Cervi

Attraverso il padre, critico teatrale, Gino Cervi entrò fin da bambino a contatto con il mondo delle scene. Dopo un breve intermezzo da filodrammatico, esordì a ventitré anni come attor giovane ne La vergine folle di H. Bataille a fianco di Alda Borelli. L’anno successivo si trasferì al Teatro d’Arte di Roma diretto da Pirandello e iniziò un tirocinio che si concluse nel 1935 quando, oltre a interpretare il suo primo film (Aldebaran di A. Blasetti), diventò primattore nella compagnia Tofano-Maltagliati. Fu il momento in cui, affrontando personaggi quali Memmo del pirandelliano Ma non è una cosa seria o Paolo di La maschera e il volto di Chiarelli, si dimostrò più che mai attento a quanto di più stimolante offrisse il repertorio contemporaneo; e questo muovendosi nella direzione di una recitazione asciutta, stringata, moderna, nell’ambito di una scena italiana ancora incline a subire fascini mattatoriali. Fu proprio questa scelta espressiva che più avanti gli permise di affrontare, con esiti non trascurabili, alcuni grandi testi shakespeariani, fra i quali un Otello lontano dalla tradizione di commossa drammaticità, nonché Le allegre comari di Windsor , dove diede al personaggio di Falstaff la sua calda comunicativa; il tutto con quella saporita dizione d’impronta emiliana e quella larghezza di gesto che furono sue prerogative.

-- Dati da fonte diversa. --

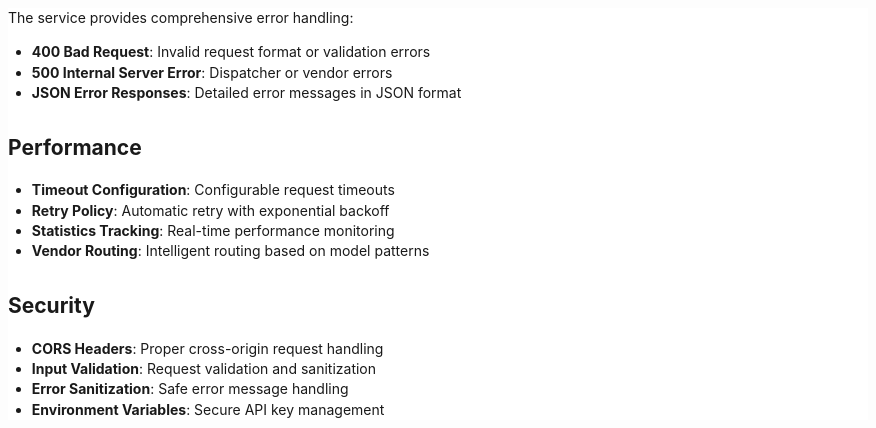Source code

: The service provides comprehensive error handling:

- **400 Bad Request**: Invalid request format or validation errors
- **500 Internal Server Error**: Dispatcher or vendor errors
- **JSON Error Responses**: Detailed error messages in JSON format

## Performance

- **Timeout Configuration**: Configurable request timeouts
- **Retry Policy**: Automatic retry with exponential backoff
- **Statistics Tracking**: Real-time performance monitoring
- **Vendor Routing**: Intelligent routing based on model patterns

## Security

- **CORS Headers**: Proper cross-origin request handling
- **Input Validation**: Request validation and sanitization
- **Error Sanitization**: Safe error message handling
- **Environment Variables**: Secure API key management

Gli anni dell’immediato dopoguerra, quando si era già ampiamente affermato anche al cinema (basti pensare al successo di Quattro passi fra le nuvole , regia di Blasetti, 1942), lo videro proseguire su una strada pronta a cogliere i fermenti, le indicazioni del `nuovo’ teatro; fra i lavori di cui fu protagonista, I parenti terribili di Cocteau (regia di Visconti), La guerra di Troia non si farà di Giraudoux (regia di Salvini), Brava gente di Shaw. Nel 1953 apparve in Cyrano di Rostand, rimasto forse il suo risultato più compiuto: proprio i suoi toni pacati, uniti a una sapiente tecnica, riuscirono a spogliare il personaggio di quell’aureola di retorica in cui la tradizione lo aveva fissato, restituendolo in maniera più viva e autenticamente sofferta. Toni pacati che riaffioreranno ne Il cardinal Lambertini di Testoni, che portò anche al cinema e in Tv. Nel frattempo era arrivato anche il grande successo popolare con Don Camillo (1952), film tratto dal romanzo di Guareschi in cui, in coppia con Fernandel, interpretava il personaggio di Peppone, la cui bonarietà ringhiante gli calzava a pennello. Più tardi, a partire dal 1968, cominciò per la televisione la lunga serie del Commissario Maigret di Simenon (41 puntate), affiancato da Andreina Pagnani. Era un Maigret di socchiuso umorismo, piuttosto in pantofole e con un eccesso di pipa, al quale C. non faceva altro che portare il suo alto mestiere, quella carica di simpatia che spontaneamente emanava; la stessa che sempre era riuscito a creare intorno ai suoi personaggi, in maniera tale che gli riusciva difficile, anche se non impossibile, assumere ruoli di cattivo.